TRECHO CITADO ->
O novo governo é, realmente, um experimento. E há gente, aqui no Líbano, surpreendida (e aflita) pelos muitos riscos inerentes a esse experimento. Dito mais claramente, o novo governo deve ser entendido como um 'piloto', ou um barômetro, para algum 'entendimento' sobre a Síria. Ou, ampliando um pouco mais a ideia, uma medida para construir confiança com vistas a algum acordo regional ainda a ser desdobrado.
O Líbano várias vezes fez esse papel de 'canário na mina' (para indicar se o ar é seguro e respirável, ou se há alta concentração de venenos na atmosfera). Esse governo 'canário na mina' fará, efetivamente, exatamente a mesma coisa.
Assim sendo, o que há de tão significativo sobre esse novo governo?[1] Em primeiro lugar e sobretudo, o novo governo inclui o Hizbullah (que deliberadamente não procurou obter qualquer pasta peso-pesado no Gabinete, no atual alinhamento). Não esqueçamos que, há bem pouco tempo, o ex-primeiro-ministro Saad Hariri havia vetado qualquer arranjo de governo que incluísse o Hizbullah. Essa flagrante virada não pode ter acontecido sem, pelo menos, a tácita aprovação de Riad. E em segundo lugar, os partidos do movimento 14 de Março - mas, muito especialmente, Seyed Hasan Nasrallah - concordou com inverter, completamente, a tradição política libanesa.[2]
Ao longo dos anos, o Hizbullah e seus aliados cuidaram de manter a capacidade para influir na esfera da segurança (considerada a sempre presente ameaça israelense), enquanto o campo do Movimento 8 e Março sempre se interessou por controlar as lucrativas alavancas econômicas e financeiras dos negócios e do Estado. Nesse mais recente arranjo de novo governo, isso tudo aparece invertido.
É interessante que o Hizbullah e seus aliados tenham-se focado agora mais nos ministérios da Energia e das Finanças, exatamente quando o Líbano está para implantar sua Zona Econômica Exclusiva [orig. Exclusive Economic Zone (EEZ)] em águas territoriais, para exploração de gás e petróleo, na expectativa de que o Líbano possa usufruir de fatia significativa do imenso potencial da Bacia do Levante no Mediterrâneo Leste [orig. East Mediterranean Levant Basin].

DADOS BRUTOS ->

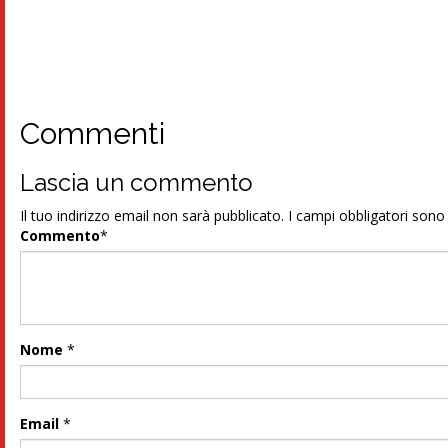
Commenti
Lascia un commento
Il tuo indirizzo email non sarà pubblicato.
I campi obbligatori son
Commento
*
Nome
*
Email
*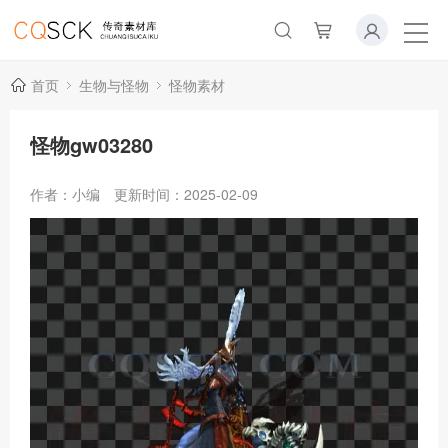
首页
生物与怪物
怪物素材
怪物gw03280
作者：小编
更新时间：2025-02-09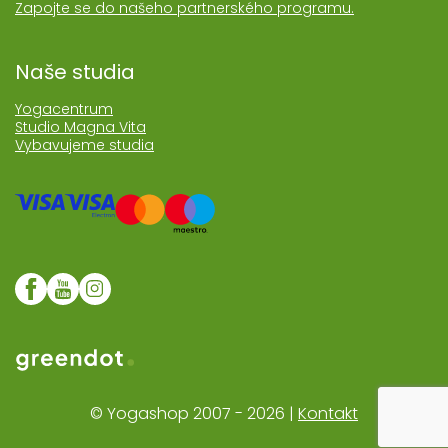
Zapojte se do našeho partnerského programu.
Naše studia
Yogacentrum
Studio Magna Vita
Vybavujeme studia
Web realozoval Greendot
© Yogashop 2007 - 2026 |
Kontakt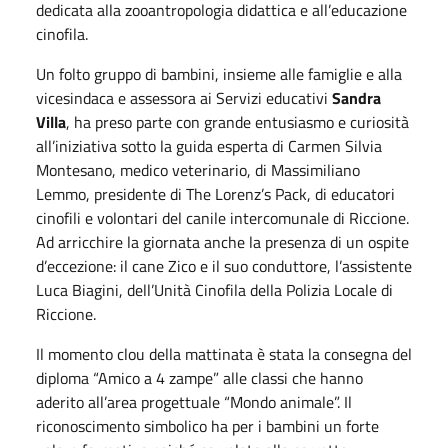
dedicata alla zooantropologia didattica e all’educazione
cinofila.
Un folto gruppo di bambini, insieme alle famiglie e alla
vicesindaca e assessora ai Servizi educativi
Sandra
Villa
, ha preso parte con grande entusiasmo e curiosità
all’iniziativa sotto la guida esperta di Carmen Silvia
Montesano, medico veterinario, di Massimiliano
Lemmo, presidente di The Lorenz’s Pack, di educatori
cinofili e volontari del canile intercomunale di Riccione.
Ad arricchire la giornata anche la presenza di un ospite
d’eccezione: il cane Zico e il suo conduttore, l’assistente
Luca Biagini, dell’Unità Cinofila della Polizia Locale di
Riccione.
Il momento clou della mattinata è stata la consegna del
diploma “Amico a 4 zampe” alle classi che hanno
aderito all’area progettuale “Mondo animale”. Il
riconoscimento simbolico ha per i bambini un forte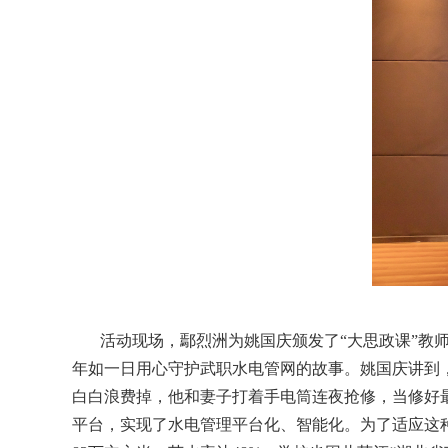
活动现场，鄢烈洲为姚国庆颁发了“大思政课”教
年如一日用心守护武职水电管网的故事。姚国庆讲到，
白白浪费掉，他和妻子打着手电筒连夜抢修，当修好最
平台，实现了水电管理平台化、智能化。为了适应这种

---

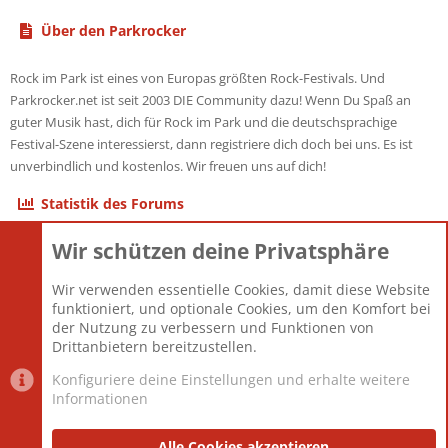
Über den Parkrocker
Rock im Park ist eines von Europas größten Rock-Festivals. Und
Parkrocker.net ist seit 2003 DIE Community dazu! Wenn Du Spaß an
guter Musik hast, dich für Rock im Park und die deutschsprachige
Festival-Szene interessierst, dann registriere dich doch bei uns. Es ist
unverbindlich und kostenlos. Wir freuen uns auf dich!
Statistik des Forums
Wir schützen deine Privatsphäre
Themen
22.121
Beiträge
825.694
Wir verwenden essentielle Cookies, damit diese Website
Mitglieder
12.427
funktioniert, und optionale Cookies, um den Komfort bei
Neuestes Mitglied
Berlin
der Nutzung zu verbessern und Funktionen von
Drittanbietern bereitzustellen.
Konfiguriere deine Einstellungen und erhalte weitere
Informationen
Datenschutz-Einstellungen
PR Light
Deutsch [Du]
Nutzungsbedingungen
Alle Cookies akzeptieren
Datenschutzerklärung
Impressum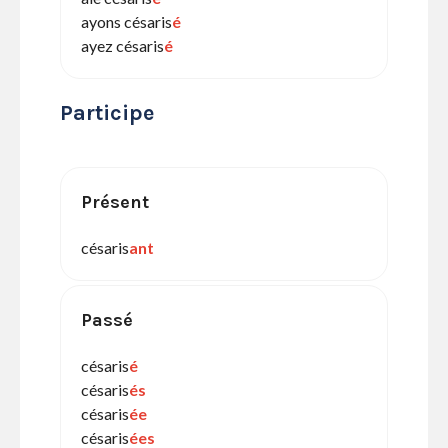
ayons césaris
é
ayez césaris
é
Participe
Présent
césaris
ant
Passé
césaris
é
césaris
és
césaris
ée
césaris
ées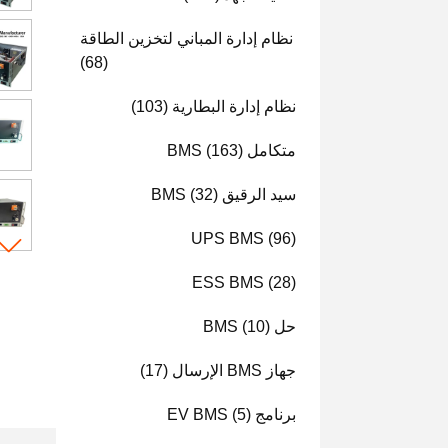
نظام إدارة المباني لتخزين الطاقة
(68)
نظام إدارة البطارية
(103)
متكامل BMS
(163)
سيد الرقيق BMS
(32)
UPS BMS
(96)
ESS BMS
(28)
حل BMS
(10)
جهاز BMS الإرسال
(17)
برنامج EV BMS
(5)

---

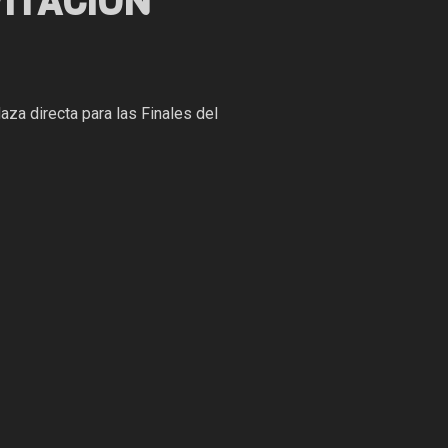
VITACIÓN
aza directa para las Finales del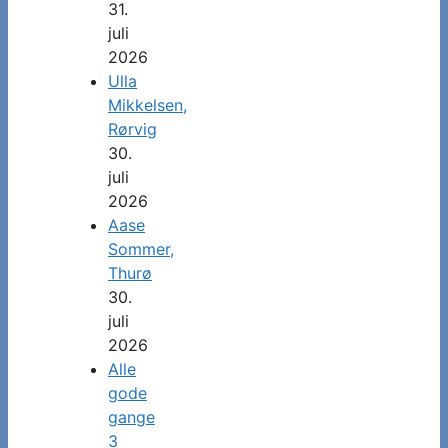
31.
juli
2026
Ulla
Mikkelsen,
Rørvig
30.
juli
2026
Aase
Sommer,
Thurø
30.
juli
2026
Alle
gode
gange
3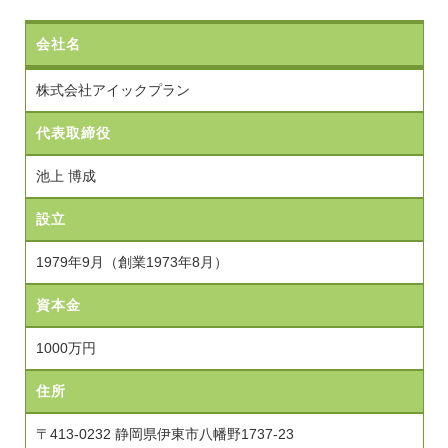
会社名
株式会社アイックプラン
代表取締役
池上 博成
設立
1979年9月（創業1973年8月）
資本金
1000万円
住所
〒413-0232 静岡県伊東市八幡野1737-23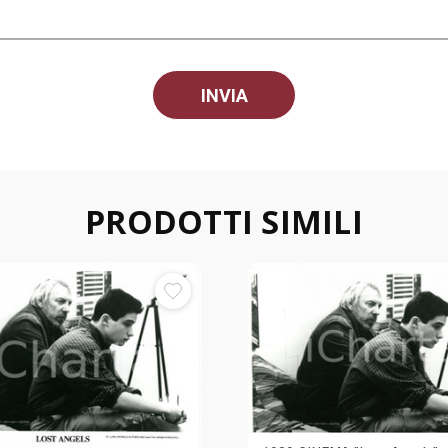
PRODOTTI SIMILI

TAREFAS DO EXERCÍCIO ->
A: Indique se cada afirmação concorda com o texto sobre o novo governo do Líbano, respondendo sim ou não e citando literalmente as palavras do texto que decidem: (i) O novo governo inclui o Hizbullah. (ii) O Hizbullah procurou obter pastas peso-pesado no Gabinete. (iii) Saad Hariri havia vetado qualquer arranjo de governo que incluísse o Hizbullah.
B: Transcreva, por favor, um trecho do texto sobre o novo governo do Líbano, começando nas palavras "O Líbano várias" e parando depois de "a mesma coisa.".
As entradas vêm de outra fonte, sem relação com o texto sobre o novo governo do Líbano.

RESPOSTAS POR ITEM ->
A: (i) Sim: "o novo governo inclui o Hizbullah". (ii) Não: "deliberadamente não procurou obter qualquer pasta peso-pesado no Gabinete". (iii) Sim: "o ex-primeiro-ministro Saad Hariri havia vetado qualquer arranjo de governo que incluísse o Hizbullah".

B:
O Líbano várias vezes fez esse papel de 'canário na mina' (para indicar se o ar é seguro e respirável, ou se há alta concentração de venenos na atmosfera). Esse governo 'canário na mina' fará, efetivamente, exatamente a mesma coisa.